Higher education completion is an achievement, a goal or a challenge, depending on a person’s position. People who have achieved this goal are in position to have better job opportunities and greater security than those who have not. For those with some college but no degree there are reasons to look ahead and make college completion part of their game plan.
There is a large population of people who have tried but not completed higher education. The National Student Clearinghouse Research Center estimated that during the past 20 years more than 30 million Americans have enrolled in college but left before they completed a certificate or degree. Rather than dropping out of higher education many of them “stopped out,” says Cory Rusin, student success coordinator at Binghamton University. For any number of reasons they left school but now are ready to complete their education. “Their displacement from higher education is not a result of abandonment, but of a change in the direction of their chosen path.” They may have faced a mental or physical health problem, had a lack of financial resources or started a family.
Now, many near-completers are ready to take on higher education completion again; 98 percent of people with some college but no degree express an interest in returning. The DOE reports that almost 40 percent of students are age 25 and older; the National Center of Education Statistics projects the population growth for students age 25 and older to be 5 percent faster than for students under age 25.
Near-completers who go back to school will face challenges such as scheduling work, time with family and time for classes. They may be uncertain about their chances for success as a student. In spite of these realities, near-completers and nontraditional students who are returning to higher education have some advantages that can make them more positive about moving toward completion.
Nontraditional students have developed task-oriented problem solving skills. When nontraditional students handle responsibilities in their work and family lives, they determine an action plan with steps to follow. This skill in developing a plan can help them overcome the added stress of course work, says Marcus Johnson, PhD, at University of Cincinnati. Near completers are more apt to respond with an action plan than the emotional response younger students may have.

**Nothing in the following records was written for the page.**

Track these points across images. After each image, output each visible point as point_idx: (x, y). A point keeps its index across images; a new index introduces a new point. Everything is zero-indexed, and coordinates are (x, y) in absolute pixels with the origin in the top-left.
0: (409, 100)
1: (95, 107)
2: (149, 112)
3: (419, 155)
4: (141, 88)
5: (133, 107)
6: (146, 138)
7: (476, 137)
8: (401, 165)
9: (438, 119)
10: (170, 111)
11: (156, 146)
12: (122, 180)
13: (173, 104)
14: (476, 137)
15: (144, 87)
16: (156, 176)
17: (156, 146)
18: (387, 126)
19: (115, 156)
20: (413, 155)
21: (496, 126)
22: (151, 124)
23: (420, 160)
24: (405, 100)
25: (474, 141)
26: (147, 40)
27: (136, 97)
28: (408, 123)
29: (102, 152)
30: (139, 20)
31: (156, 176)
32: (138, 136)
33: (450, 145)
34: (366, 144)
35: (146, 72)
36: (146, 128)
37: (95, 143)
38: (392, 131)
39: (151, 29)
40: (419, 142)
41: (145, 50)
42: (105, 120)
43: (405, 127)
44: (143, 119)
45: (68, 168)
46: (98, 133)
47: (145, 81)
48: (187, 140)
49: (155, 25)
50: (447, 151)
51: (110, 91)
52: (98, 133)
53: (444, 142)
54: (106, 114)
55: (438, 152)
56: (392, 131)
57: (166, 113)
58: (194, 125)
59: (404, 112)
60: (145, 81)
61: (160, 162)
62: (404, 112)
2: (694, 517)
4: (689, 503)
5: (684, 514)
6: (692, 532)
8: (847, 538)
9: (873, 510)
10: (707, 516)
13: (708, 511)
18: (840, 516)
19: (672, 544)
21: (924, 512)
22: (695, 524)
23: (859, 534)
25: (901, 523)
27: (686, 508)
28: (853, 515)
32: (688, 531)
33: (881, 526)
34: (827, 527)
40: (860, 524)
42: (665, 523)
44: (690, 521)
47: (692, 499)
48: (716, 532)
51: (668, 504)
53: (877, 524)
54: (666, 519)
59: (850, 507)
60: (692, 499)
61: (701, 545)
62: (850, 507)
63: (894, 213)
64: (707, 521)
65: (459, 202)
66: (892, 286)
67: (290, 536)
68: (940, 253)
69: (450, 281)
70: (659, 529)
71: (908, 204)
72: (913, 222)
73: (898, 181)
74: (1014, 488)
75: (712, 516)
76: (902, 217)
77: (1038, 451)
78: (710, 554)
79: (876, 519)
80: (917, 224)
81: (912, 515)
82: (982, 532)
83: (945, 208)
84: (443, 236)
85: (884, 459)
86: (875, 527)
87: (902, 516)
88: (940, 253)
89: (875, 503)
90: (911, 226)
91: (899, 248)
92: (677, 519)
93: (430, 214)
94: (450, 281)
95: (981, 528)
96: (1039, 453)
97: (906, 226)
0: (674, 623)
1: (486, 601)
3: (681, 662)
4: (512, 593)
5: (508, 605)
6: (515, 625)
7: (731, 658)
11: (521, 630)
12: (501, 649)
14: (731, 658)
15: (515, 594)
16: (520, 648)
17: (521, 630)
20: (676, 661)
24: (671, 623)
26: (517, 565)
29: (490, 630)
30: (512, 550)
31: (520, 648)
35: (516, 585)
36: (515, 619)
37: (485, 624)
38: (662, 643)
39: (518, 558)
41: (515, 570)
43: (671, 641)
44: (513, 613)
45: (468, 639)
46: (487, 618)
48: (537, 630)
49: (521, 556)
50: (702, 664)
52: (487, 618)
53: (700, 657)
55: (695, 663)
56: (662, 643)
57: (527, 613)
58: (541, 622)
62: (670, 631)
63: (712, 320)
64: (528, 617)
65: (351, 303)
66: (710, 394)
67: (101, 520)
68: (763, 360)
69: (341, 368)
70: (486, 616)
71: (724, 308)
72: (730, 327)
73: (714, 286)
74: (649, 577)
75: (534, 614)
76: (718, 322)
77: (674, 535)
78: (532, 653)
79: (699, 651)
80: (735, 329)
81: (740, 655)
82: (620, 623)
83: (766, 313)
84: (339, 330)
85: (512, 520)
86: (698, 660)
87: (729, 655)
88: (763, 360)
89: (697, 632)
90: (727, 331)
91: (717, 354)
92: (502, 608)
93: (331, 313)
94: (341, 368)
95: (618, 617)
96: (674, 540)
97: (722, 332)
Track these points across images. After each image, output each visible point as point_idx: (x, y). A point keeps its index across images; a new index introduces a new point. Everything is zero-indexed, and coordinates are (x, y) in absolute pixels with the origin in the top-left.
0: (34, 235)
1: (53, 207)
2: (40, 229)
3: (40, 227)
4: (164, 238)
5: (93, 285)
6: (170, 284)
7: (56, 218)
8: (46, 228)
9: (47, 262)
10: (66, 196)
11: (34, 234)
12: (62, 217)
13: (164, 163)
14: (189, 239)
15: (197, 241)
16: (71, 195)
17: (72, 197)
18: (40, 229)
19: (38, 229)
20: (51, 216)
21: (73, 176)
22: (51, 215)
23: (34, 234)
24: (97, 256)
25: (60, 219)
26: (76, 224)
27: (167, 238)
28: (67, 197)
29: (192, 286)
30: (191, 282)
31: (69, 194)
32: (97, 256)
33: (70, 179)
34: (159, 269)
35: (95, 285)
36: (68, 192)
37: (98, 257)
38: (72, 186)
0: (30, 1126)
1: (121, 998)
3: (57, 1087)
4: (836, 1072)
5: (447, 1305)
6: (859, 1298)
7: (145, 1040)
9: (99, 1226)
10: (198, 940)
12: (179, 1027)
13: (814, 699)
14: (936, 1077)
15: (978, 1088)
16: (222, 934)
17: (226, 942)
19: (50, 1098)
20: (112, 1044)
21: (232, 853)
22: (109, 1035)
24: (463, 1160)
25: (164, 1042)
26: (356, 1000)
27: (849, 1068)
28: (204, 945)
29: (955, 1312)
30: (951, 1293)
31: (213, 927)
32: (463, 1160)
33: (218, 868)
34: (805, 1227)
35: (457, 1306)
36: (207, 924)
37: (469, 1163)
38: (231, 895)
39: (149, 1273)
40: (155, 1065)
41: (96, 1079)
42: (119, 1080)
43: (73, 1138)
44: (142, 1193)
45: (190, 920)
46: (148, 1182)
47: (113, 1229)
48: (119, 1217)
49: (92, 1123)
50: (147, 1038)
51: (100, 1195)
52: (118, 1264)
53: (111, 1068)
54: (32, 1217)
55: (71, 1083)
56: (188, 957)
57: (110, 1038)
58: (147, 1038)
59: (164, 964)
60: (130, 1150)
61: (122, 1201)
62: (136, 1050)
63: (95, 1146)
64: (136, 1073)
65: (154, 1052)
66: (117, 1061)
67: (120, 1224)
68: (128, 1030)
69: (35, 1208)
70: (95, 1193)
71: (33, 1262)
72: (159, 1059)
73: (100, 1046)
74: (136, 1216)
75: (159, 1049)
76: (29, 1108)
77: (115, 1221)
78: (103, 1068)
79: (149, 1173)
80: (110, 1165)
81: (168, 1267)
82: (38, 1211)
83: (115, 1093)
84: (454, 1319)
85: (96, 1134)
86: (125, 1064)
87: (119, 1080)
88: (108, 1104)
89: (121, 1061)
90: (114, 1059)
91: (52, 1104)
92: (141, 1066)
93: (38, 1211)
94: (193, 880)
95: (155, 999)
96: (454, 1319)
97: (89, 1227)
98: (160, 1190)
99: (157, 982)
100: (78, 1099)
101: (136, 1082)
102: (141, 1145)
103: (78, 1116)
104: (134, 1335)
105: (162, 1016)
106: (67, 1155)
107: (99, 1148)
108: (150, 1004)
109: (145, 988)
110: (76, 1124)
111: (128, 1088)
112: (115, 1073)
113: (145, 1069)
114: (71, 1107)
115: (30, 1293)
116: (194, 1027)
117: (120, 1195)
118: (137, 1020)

Nontraditional students can be very motivated to complete higher education. Students see increased salary and job opportunity as a way to create financial security for their family. Bachelor’s degree completers earn almost $25,000 more per year than people with a high school education, and earn almost $1 million more over their lifetimes. Even associate degree completion will increase earnings up to $4,460 per year.
Education innovations help nontraditional students. Education technology makes many near completers feel positive about their education experience; 60 percent of students believe learning technology helps them achieve higher grades. In addition to the subject matter, many online students believe online learning also helps improve their technology skills; 52 percent of students believe that their improved tech skills make them more employable. Many near completers already have a step toward higher education completion because of their life experience. Students can demonstrate mastery of skills and knowledge with competency based education in over 600 programs online and on campus.
Near-completers benefit from programs that help overcome financial obstacles. Employer tuition assistance removes one of the biggest barriers to higher education completion, creating solutions for employers and employees alike.
Higher education completion is important for employers who need skilled and educated employees. The federal completion goal is for 60 percent of people 25-34 years old to earn an associates or bachelor’s degree by 2020. At the current rate that goal will be met in 2041, more than 20 years behind. Lumina Foundation’s goal was for 60 percent of working-age adults to earn a certificate, associate or bachelor’s degree by 2025. At the current rate that goal will be reached in 2056, more than 30 years behind.
Students of all ages are enrolling in college, but non-completion remains a problem. “Enrollment is going up, but we don’t see students attaining credentials at the same rate,” says Danette Howard, senior vice president and chief strategy officer for the Lumina Foundation. Tuition assistance is a resource that serves both employees and employers, and plays a vital role in higher education completion.